The changes seek to provide lenders a much clearer picture of what trades are prohibited, giving firms confidence to engage in transactions without fear of violating the rule. The Office of the Comptroller of the Currency approved the revamp earlier Tuesday with Federal Deposit Insurance Corp. slated to follow. Three other financial regulators responsible for Volcker are expected to sign off in the coming days.
The Volcker rewrite marks a victory for Wall Street, especially Goldman Sachs Group Inc. (GS:US), which has lobbied aggressively to weaken the rule for years. But the changes are more marginal than major, raising questions about how much they might revive trading. Without action by Congress, Volcker’s prohibition on proprietary trading -- the practice of banks making market bets with their own money -- stands. And lenders still face restrictions on investing in private equity and hedge funds.
A response to the 2008 financial crisis, Volcker was meant to address concerns that some bank trading desks behaved like hedge funds before the meltdown, using their firms’ balance sheets to finance risky wagers. Former Federal Reserve Chairman Paul Volcker, its key advocate, said such trading could sink banks and threaten the broader economy. The rule was included in the 2010 Dodd-Frank Act, with regulators putting it in place three years later.
Almost since the ink was dry, banks have complained that Volcker was exceedingly complex, making the rule difficult to comply with. So regulators picked by Trump arrived at their agencies with a strong interest in simplifying the rule. The revamp, known as Volcker 2.0, is part of a steady effort to soften regulations during his administration. While watchdogs haven’t ripped up the post-crisis rule book, critics argue that taken together, the changes will insert renewed risk into the financial system.
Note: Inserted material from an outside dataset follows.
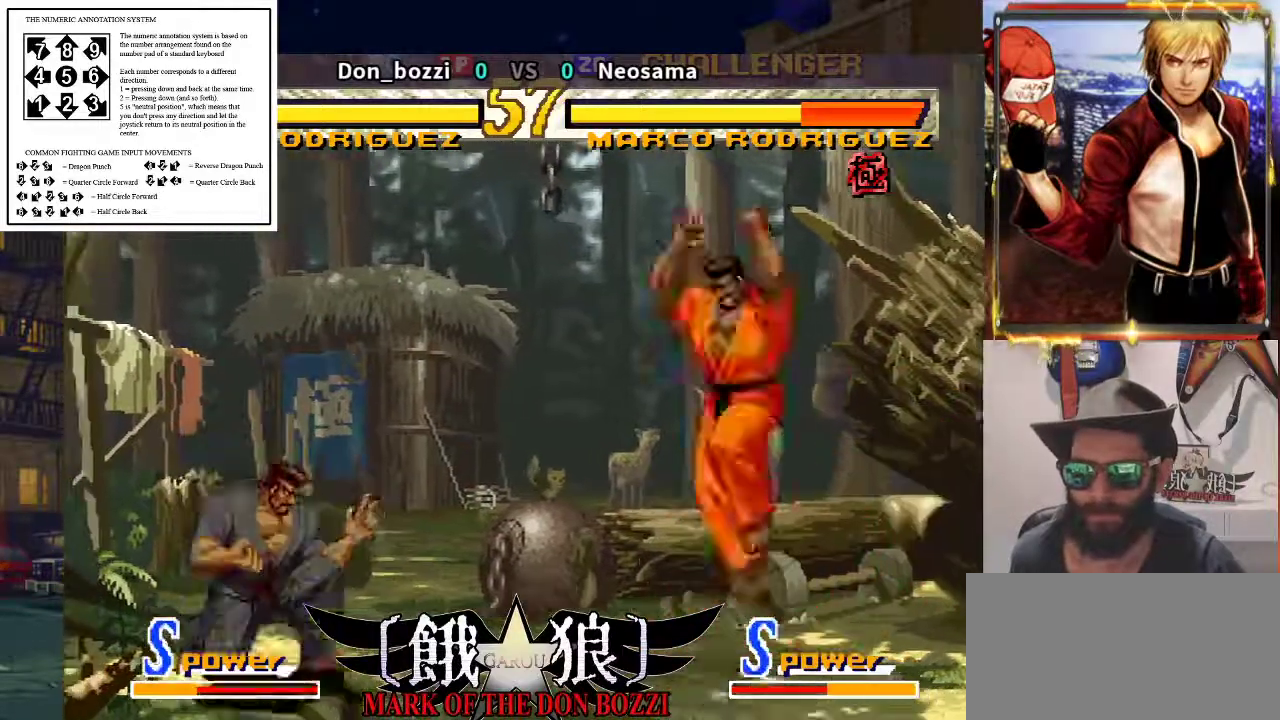
{"buttons": [], "left_stick": "left", "events": [[233, "left_stick", "center"], [417, "left_stick", "left"]]}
What watchdogs came up with on Volcker relies on what’s known as the market-risk prong to determine which transactions are prohibited for banks with more than US$1 billion of trading activity. That standard is something large banks already use and understand, so theoretically, it will be easier for them to determine in real time whether a trade is banned. The changes take effect Jan. 1, 2020, but banks will have another year to comply.
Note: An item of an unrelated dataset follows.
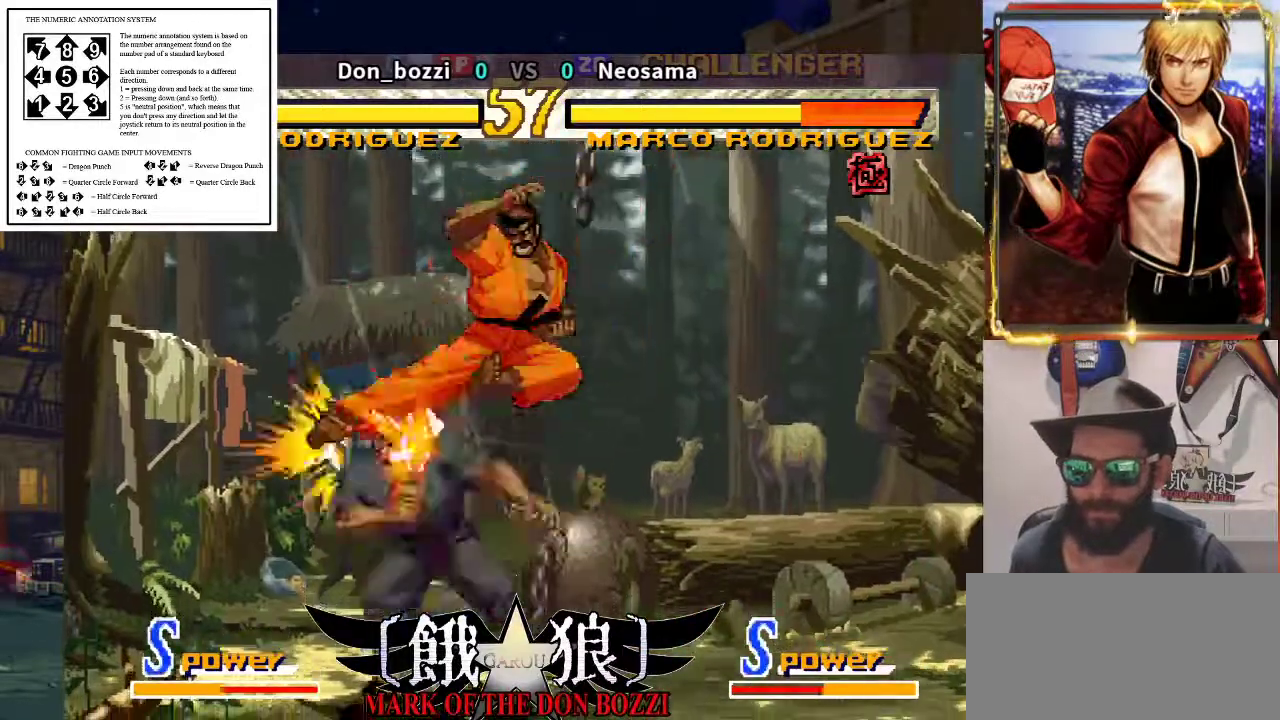
{"buttons": [], "left_stick": "down-left", "events": [[167, "left_stick", "down-left"]]}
In one of the biggest changes, banks will no longer be assumed to be engaging in banned trades when they conduct short-term transactions. The so-called rebuttable presumption was one of Wall Street’s most-hated aspects of the original Volcker Rule.
In another assist to banks, regulators provide more clarity on market making -- the permitted practice under Volcker of engaging in trades on behalf of clients. Specifically, watchdogs gave lenders a clear limit for assets held in their market-making portfolios that will allow firms to get right up to the line without fear of violating Volcker.
Regulators also provided some flexibility on restrictions on investing in private equity and hedge funds. Banks will now have more freedom to do so if the investments are done on behalf of clients.
The changes to the five-agency rule also have to be approved by the Fed, Securities and Exchange Commission and Commodity Futures Trading Commission.
With the bulk of Volcker out of the way, there are a number of other Wall Street rules awaiting attention -- many of them being handled by the Fed. They include significant shifts in bank capital rules and leverage limits, plus fundamental changes to the Fed’s annual stress tests.